Dataset entries
============
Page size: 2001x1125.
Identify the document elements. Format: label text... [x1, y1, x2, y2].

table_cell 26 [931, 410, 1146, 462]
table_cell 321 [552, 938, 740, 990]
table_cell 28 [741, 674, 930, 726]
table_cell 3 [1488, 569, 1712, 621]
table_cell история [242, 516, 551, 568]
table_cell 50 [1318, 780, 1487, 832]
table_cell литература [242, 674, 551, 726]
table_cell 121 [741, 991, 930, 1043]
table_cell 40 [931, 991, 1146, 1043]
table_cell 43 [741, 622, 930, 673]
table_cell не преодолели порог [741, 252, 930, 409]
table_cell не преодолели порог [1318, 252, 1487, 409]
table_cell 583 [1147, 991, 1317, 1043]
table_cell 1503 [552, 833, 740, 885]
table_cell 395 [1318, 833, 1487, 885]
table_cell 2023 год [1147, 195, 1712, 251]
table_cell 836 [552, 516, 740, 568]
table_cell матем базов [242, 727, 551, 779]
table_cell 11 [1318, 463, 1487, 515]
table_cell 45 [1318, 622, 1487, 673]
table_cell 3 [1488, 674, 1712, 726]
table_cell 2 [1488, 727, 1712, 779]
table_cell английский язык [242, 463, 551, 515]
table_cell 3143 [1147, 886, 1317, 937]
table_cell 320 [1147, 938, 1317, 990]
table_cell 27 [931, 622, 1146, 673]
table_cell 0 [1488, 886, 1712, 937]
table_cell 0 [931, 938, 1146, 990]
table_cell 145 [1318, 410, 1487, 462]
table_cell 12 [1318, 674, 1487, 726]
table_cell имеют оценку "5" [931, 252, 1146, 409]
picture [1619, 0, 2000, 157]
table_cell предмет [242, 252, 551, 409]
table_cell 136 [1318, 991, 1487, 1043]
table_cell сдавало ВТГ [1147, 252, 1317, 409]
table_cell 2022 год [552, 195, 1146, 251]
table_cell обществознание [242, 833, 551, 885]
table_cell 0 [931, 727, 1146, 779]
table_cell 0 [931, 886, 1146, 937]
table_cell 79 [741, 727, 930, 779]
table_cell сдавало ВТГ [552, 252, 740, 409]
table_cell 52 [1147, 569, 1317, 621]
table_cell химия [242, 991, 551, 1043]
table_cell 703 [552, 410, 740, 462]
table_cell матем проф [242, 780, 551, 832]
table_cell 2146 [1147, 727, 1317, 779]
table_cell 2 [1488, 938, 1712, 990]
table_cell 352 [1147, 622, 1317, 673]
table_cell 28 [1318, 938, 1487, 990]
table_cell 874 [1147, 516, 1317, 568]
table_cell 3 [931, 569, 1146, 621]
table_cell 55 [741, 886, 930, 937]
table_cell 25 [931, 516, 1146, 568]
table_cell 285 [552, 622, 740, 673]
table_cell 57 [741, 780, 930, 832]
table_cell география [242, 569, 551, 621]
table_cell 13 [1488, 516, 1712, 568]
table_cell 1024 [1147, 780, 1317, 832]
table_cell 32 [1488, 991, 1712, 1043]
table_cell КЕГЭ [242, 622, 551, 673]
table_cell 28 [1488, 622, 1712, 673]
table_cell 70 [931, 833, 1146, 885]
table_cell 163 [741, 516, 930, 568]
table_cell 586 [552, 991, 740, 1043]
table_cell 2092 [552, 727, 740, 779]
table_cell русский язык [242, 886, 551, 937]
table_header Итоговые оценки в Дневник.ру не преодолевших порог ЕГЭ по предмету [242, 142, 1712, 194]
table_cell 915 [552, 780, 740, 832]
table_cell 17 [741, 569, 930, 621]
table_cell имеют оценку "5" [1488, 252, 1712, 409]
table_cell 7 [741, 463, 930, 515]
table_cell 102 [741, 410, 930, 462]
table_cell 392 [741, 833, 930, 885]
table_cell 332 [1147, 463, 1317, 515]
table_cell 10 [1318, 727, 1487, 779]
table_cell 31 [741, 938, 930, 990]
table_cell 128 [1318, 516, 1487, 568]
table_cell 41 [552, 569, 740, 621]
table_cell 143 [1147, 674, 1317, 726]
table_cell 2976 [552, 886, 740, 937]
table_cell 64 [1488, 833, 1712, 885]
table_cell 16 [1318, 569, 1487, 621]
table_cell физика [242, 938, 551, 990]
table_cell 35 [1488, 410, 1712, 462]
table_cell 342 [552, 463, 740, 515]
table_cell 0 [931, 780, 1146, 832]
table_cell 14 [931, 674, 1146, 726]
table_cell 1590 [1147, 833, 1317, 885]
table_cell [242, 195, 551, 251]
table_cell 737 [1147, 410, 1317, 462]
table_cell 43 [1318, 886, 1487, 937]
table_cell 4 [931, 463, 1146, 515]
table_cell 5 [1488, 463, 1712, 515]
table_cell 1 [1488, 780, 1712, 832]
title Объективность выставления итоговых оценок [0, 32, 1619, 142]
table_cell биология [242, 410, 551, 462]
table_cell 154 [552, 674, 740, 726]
============
AIM OF THE TASK ▸
In full and without deviation, reproduce the entries above.

EXERCISE OUTPUT ▸
Page size: 2001x1125.
Identify the document elements. Format: label text... [x1, y1, x2, y2].

table_cell 26 [931, 410, 1146, 462]
table_cell 321 [552, 938, 740, 990]
table_cell 28 [741, 674, 930, 726]
table_cell 3 [1488, 569, 1712, 621]
table_cell история [242, 516, 551, 568]
table_cell 50 [1318, 780, 1487, 832]
table_cell литература [242, 674, 551, 726]
table_cell 121 [741, 991, 930, 1043]
table_cell 40 [931, 991, 1146, 1043]
table_cell 43 [741, 622, 930, 673]
table_cell не преодолели порог [741, 252, 930, 409]
table_cell не преодолели порог [1318, 252, 1487, 409]
table_cell 583 [1147, 991, 1317, 1043]
table_cell 1503 [552, 833, 740, 885]
table_cell 395 [1318, 833, 1487, 885]
table_cell 2023 год [1147, 195, 1712, 251]
table_cell 836 [552, 516, 740, 568]
table_cell матем базов [242, 727, 551, 779]
table_cell 11 [1318, 463, 1487, 515]
table_cell 45 [1318, 622, 1487, 673]
table_cell 3 [1488, 674, 1712, 726]
table_cell 2 [1488, 727, 1712, 779]
table_cell английский язык [242, 463, 551, 515]
table_cell 3143 [1147, 886, 1317, 937]
table_cell 320 [1147, 938, 1317, 990]
table_cell 27 [931, 622, 1146, 673]
table_cell 0 [1488, 886, 1712, 937]
table_cell 0 [931, 938, 1146, 990]
table_cell 145 [1318, 410, 1487, 462]
table_cell 12 [1318, 674, 1487, 726]
table_cell имеют оценку "5" [931, 252, 1146, 409]
picture [1619, 0, 2000, 157]
table_cell предмет [242, 252, 551, 409]
table_cell 136 [1318, 991, 1487, 1043]
table_cell сдавало ВТГ [1147, 252, 1317, 409]
table_cell 2022 год [552, 195, 1146, 251]
table_cell обществознание [242, 833, 551, 885]
table_cell 0 [931, 727, 1146, 779]
table_cell 0 [931, 886, 1146, 937]
table_cell 79 [741, 727, 930, 779]
table_cell сдавало ВТГ [552, 252, 740, 409]
table_cell 52 [1147, 569, 1317, 621]
table_cell химия [242, 991, 551, 1043]
table_cell 703 [552, 410, 740, 462]
table_cell матем проф [242, 780, 551, 832]
table_cell 2146 [1147, 727, 1317, 779]
table_cell 2 [1488, 938, 1712, 990]
table_cell 352 [1147, 622, 1317, 673]
table_cell 28 [1318, 938, 1487, 990]
table_cell 874 [1147, 516, 1317, 568]
table_cell 3 [931, 569, 1146, 621]
table_cell 55 [741, 886, 930, 937]
table_cell 25 [931, 516, 1146, 568]
table_cell 285 [552, 622, 740, 673]
table_cell 57 [741, 780, 930, 832]
table_cell география [242, 569, 551, 621]
table_cell 13 [1488, 516, 1712, 568]
table_cell 1024 [1147, 780, 1317, 832]
table_cell 32 [1488, 991, 1712, 1043]
table_cell КЕГЭ [242, 622, 551, 673]
table_cell 28 [1488, 622, 1712, 673]
table_cell 70 [931, 833, 1146, 885]
table_cell 163 [741, 516, 930, 568]
table_cell 586 [552, 991, 740, 1043]
table_cell 2092 [552, 727, 740, 779]
table_cell русский язык [242, 886, 551, 937]
table_header Итоговые оценки в Дневник.ру не преодолевших порог ЕГЭ по предмету [242, 142, 1712, 194]
table_cell 915 [552, 780, 740, 832]
table_cell 17 [741, 569, 930, 621]
table_cell имеют оценку "5" [1488, 252, 1712, 409]
table_cell 7 [741, 463, 930, 515]
table_cell 102 [741, 410, 930, 462]
table_cell 392 [741, 833, 930, 885]
table_cell 332 [1147, 463, 1317, 515]
table_cell 10 [1318, 727, 1487, 779]
table_cell 31 [741, 938, 930, 990]
table_cell 128 [1318, 516, 1487, 568]
table_cell 41 [552, 569, 740, 621]
table_cell 143 [1147, 674, 1317, 726]
table_cell 2976 [552, 886, 740, 937]
table_cell 64 [1488, 833, 1712, 885]
table_cell 16 [1318, 569, 1487, 621]
table_cell физика [242, 938, 551, 990]
table_cell 35 [1488, 410, 1712, 462]
table_cell 342 [552, 463, 740, 515]
table_cell 0 [931, 780, 1146, 832]
table_cell 14 [931, 674, 1146, 726]
table_cell 1590 [1147, 833, 1317, 885]
table_cell [242, 195, 551, 251]
table_cell 737 [1147, 410, 1317, 462]
table_cell 43 [1318, 886, 1487, 937]
table_cell 4 [931, 463, 1146, 515]
table_cell 5 [1488, 463, 1712, 515]
table_cell 1 [1488, 780, 1712, 832]
title Объективность выставления итоговых оценок [0, 32, 1619, 142]
table_cell биология [242, 410, 551, 462]
table_cell 154 [552, 674, 740, 726]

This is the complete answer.